Camp Beale opened in October 1942, as a training site for the 13th Armored and the 81st and 96th Infantry Divisions. Camp Beale's 86,000 acres were home for more than 60,000 soldiers, a 1000 man German prisoner-of-war (POW) encampment, and a 1,000-bed hospital.
Construction crews established the POW camp by converting several WWII style barracks between D & E streets and 2nd & 4th streets into a POW compound. A tall barbed-wire-topped fence surrounded the compound and two concrete guard towers with searchlights overlooked the compound. The compound came to contain 17 barracks, 4 mess halls, a canteen, 6 storehouses (multi-use), a chapel and a set of 10 concrete solitary confinement cells. Only the confinement cells and the rubble from the guard towers remains.

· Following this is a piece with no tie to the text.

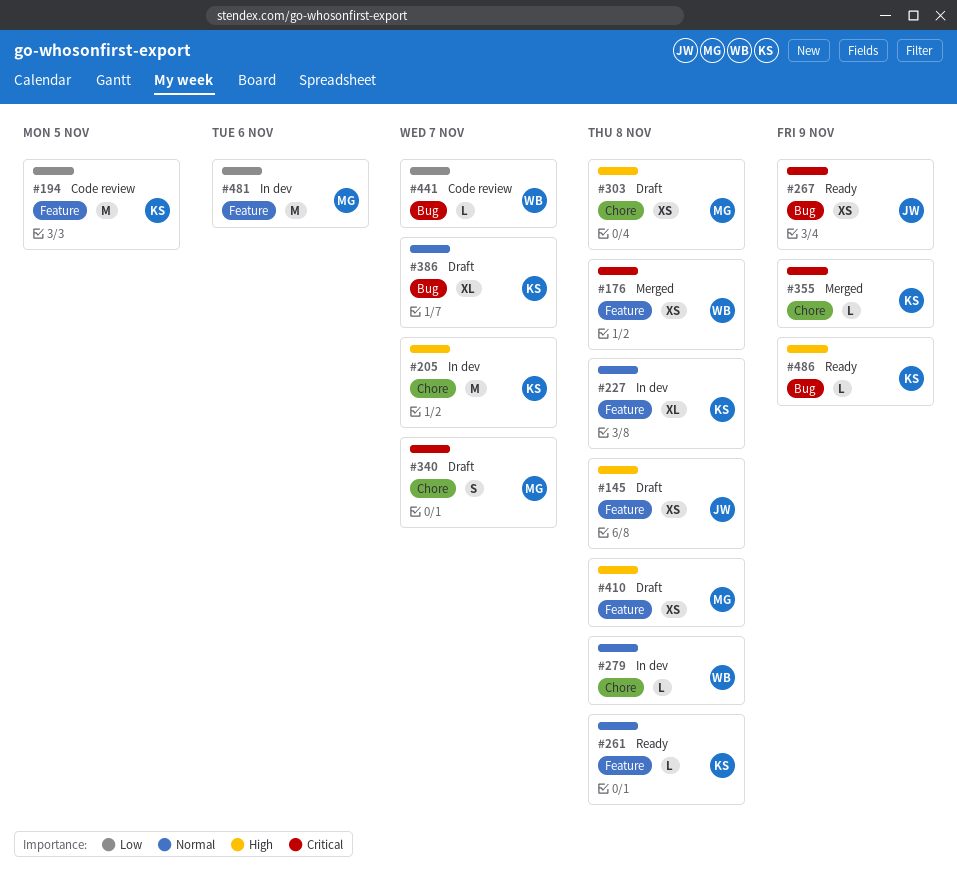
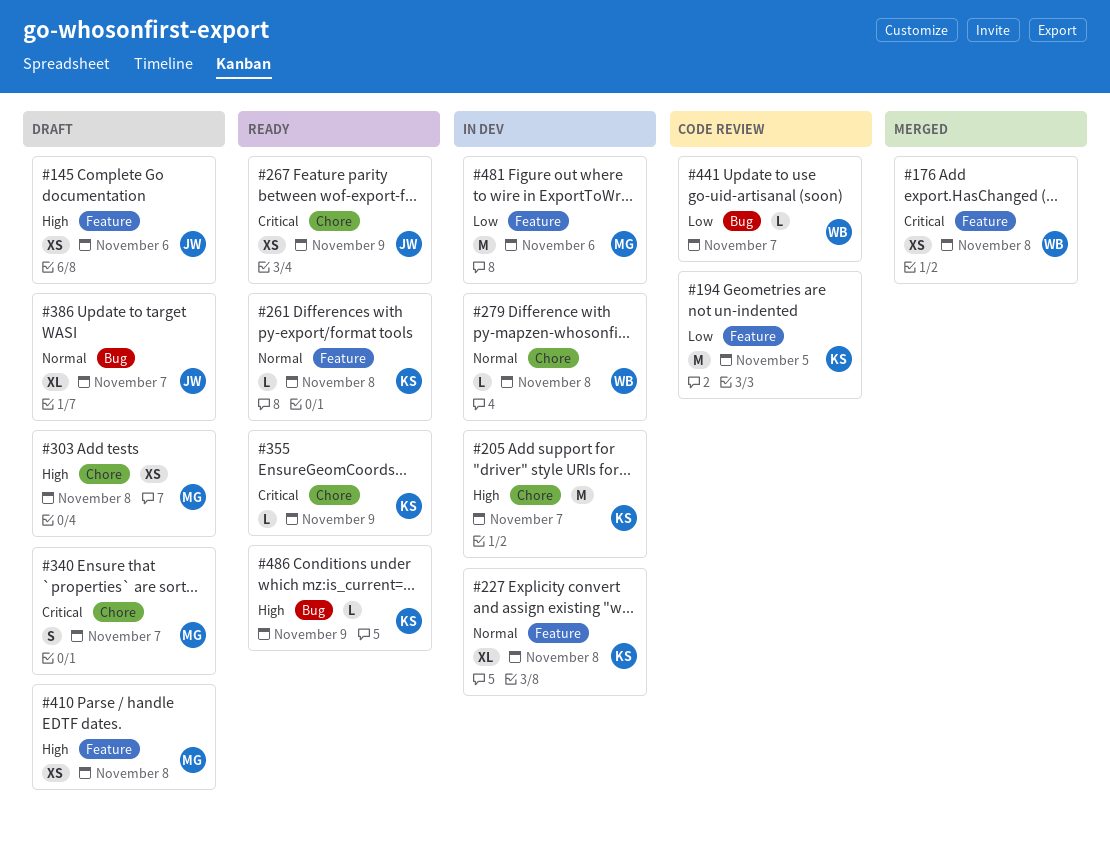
#145, due: Nov 8 -> Nov 6
#267, label: Bug -> Chore
#355, status: Merged -> Ready
#386, owner: KS -> JW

The POW Camp opened on 17 May 1944 just before the 6 Jun 1944 D Day landings. The Camp Beale POW Camp served as a base camp for five other camps located in the area at Windsor, Davis, Arbuckle, Chico, and Napa. Each of the camps was to hold about 1,000 prisoners.
All of the POW camps provided workers for the local farmers and ranchers and a significant number worked at support jobs on the post. The POWs were paid $0.80 a day, as per the Geneva Convention, in coupons. The coupons could be redeemed in the canteen for cigarettes, newspapers, ice cream, and even beer (2 glass limit). Movies, newsreels, and books were also available.
The POW camp closed in July 1946.
Camp Beale itself closed in 1947 and the property was transferred to the U.S. Air Force in 1948. See Beale Air Force Base.
Currently an active Air Force Base, Beale Air Force Base, Yuba County, California The POW camp is well marked and has some explanitory signage.